- Spirit Soldier rebellion: Part of the resistance against the Great Leap Forward
| Date | 2–22 February 1959 |
| Location | Sizhuang County, Henan, China |
| Result | Chinese government victory |

Belligerents
- "Regiment of Spirit Soldiers": China

Strength
- 1,200: Unknown

= Spirit Soldier rebellion (1959) =

Peasant uprising in Henan, China

The Spirit Soldier rebellion of 1959 was an anti-Communist peasant uprising at Sizhuang County, Henan. One of several rebellions which occurred in Henan due to the catastrophic Great Leap Forward implemented by the Chinese government, it lasted for twenty days in February 1959 and was one of the largest rural rebellions in China during the 1950s.

== Background ==

Central China has a long history of both peasant uprisings as well as secret societies. In the 1920s and 1930s uprisings took place in Hubei, Sichuan, Henan, and Guizhou, during which peasant rebels organized as part of a large, decentralized Spirit Soldier movement that taught its members that they could become invulnerable by undergoing secret rituals.
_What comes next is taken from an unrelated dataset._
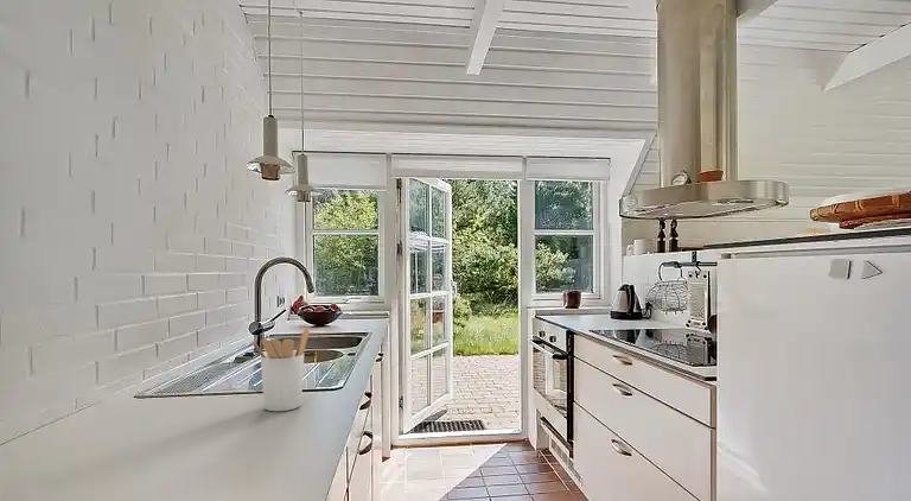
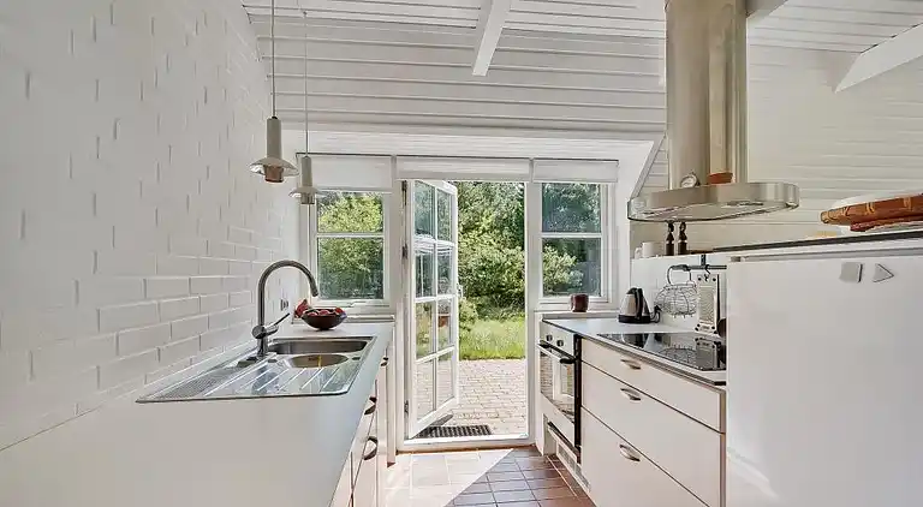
- utensil holder [250,328,310,412]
From 1958, the Chinese Communist Party (CCP) under Chairman Mao Zedong launched the Great Leap Forward causing a great crisis in many rural areas of China. The Great Chinese Famine erupted, killing millions, while the starving peasants were not allowed to leave their villages and fields. Despite the catastrophic conditions, people opposed to the Communist policies generally struggled to organize any proper opposition, as the Communist government maintained a strong hold on the country and suppressed most grassroots challenges. Regardless, desperate peasants began to organize low-level resistance. In many cases "redemptive societies" were involved; these were often secret societies or salvationist religions. Some of these groups went beyond spiritual and passive resistance, and actually attempted uprisings. While numerous resistance groups and rebellions broke out, most of these remained small in scale.

== Rebellion ==
Armed resistance in Henan began in 1959 with cases of banditry, as members of the militia deserted, stole weapons, set up roadblocks and tried to intercept food transports. According to researcher S.A. Smith, the Spirit Soldier rebellion of 1959 was one of the few open rebellions that were "by no means trivial". A secret society known as "Regiment of Spirit Soldiers" (Shenbingtuan) initially gathered about 1,200 followers from several Chinese provinces such as Hubei, Sichuan, and Shaanxi. This substantial force then moved into Henan, where it attacked government offices in Sizhuang County on 2 February 1959. Chinese security forces needed twenty days to put down the uprising.

== Aftermath ==
Unrest continued in central China and other regions during 1959 and 1960, but never came close to threatening the power of the Chinese Communist Party.